→ **WHAT TO DO**
A) Decide whether each statement below agrees with the Malcolm X article, answering yes or no and quoting the deciding words from the article: (i) Victoria Henderson's school required her to read the autobiography; (ii) the autobiography was published in 1965; (iii) Dwayne Banks works for the Stouffer Harborplace Hotel.
B) Extend the Malcolm X article, starting right after its last sentence.

→ **DOCUMENT SEGMENT**

'Malcolm X' rekindles interest in the man, popularity of his book

November 16, 1992|By Sandy Crockett | Sandy Crockett,Staff Writer

Cecelia Barnhardt recently finished her second reading of "The Autobiography of Malcolm X," and it won't be her last.

"I will read it over and over again. It is just so uplifting and motivating," she says of the book, which was published in 1965 and co-written with the late Alex Haley. And, after reading the book, the 20-year-old cosmetology student is looking forward to the opening of Spike Lee's $35 million movie. "When the movie comes out," she says, "I will be the first one there."

Victoria Henderson, 17, had not been required by her Prince George's County school to read the autobiography, but she read it anyway.

"With all of the publicity about him, I wanted to know who he was and why he was so special," says the senior at High Point High in Beltsville. "The book was well-written, and it helped me understand what Malcolm is all about."

Word-of-mouth led 21-year-old Dwayne Banks to the autobiography.

"It opened my eyes to life in general," says the Northeast Baltimore resident, who works for the Stouffer Harborplace Hotel. "When the movie opens, I will probably sit there and sit there until they make me leave."

→ **SUPPLIED MATERIAL**
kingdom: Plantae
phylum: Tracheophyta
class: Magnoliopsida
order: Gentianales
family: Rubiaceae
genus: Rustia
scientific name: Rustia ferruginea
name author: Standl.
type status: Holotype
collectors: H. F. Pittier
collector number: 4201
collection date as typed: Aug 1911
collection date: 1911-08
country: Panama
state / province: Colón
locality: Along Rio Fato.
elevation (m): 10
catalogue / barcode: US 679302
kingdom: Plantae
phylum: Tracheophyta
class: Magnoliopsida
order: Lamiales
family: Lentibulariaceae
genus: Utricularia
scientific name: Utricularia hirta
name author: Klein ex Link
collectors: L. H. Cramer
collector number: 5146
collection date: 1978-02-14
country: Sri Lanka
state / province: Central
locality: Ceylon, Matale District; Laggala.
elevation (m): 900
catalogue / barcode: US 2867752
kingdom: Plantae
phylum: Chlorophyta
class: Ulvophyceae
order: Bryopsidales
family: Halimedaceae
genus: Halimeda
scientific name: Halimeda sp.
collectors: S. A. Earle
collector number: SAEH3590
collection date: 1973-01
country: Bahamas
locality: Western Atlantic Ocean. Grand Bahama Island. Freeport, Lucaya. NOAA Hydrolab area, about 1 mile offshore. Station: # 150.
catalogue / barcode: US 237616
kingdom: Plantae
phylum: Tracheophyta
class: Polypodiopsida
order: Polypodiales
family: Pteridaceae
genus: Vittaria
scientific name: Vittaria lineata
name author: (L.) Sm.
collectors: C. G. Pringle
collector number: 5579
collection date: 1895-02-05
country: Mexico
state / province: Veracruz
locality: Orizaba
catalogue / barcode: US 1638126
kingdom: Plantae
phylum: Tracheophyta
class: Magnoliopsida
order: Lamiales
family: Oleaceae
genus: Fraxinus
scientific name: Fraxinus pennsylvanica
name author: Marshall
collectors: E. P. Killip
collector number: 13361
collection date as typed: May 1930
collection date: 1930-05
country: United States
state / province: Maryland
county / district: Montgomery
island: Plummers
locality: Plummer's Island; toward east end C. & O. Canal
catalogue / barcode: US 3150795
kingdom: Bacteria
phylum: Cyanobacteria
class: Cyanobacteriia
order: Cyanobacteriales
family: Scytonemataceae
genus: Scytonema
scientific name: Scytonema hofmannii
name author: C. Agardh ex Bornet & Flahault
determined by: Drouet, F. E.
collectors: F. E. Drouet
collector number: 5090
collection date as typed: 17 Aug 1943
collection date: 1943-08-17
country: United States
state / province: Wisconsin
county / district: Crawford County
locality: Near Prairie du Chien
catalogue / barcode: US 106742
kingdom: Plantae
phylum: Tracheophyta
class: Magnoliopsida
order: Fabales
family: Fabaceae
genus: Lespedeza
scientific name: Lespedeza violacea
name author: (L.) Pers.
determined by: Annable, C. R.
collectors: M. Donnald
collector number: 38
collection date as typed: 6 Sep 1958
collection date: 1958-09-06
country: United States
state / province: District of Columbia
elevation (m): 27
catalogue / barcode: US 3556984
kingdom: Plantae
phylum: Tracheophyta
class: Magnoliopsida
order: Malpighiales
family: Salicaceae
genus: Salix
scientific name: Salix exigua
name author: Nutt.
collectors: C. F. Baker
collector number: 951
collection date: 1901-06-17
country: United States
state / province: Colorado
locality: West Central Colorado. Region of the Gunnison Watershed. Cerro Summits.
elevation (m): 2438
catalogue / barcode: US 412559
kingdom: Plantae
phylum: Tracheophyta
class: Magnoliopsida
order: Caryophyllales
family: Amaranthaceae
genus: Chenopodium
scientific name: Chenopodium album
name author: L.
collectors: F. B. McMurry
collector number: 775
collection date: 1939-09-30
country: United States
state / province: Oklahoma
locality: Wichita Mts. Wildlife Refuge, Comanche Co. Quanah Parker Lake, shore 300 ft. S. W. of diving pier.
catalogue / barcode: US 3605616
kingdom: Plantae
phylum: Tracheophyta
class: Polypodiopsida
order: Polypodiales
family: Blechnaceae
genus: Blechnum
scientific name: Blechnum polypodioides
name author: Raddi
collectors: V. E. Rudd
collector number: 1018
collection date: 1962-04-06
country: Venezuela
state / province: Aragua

→ **ANSWERS PER TASK**
A)
(i) No: "had not been required by her Prince George's County school to read the autobiography"
(ii) Yes: "which was published in 1965"
(iii) Yes: "who works for the Stouffer Harborplace Hotel"

B)
Indeed, "The Autobiography of Malcolm X" -- already a steady seller with more than 3 million copies sold nationwide -- has become even more popular since publicity about the movie began about a year ago, says Djenaba Bahar, manager of Pyramid Books in Mondawmin Mall.

"There is a lot of Malcolm-mania going on now," Ms. Bahar saysEveryone from senior citizens who were around when Malcolm X was alive to youngsters learning about him in history classes are asking for the book, she says.

The bookstore manager expects to sell more books about Malcolm X -- there are at least 20 others besides the autobiography in stock at the store -- once the movie opens.

"The fascination with him should be concentrated around how hdeveloped, how he educated himself. All the young boys out there -- along with wearing an X on their hats -- should also have a book or a couple of books tucked under their arms," Ms. Bahar says.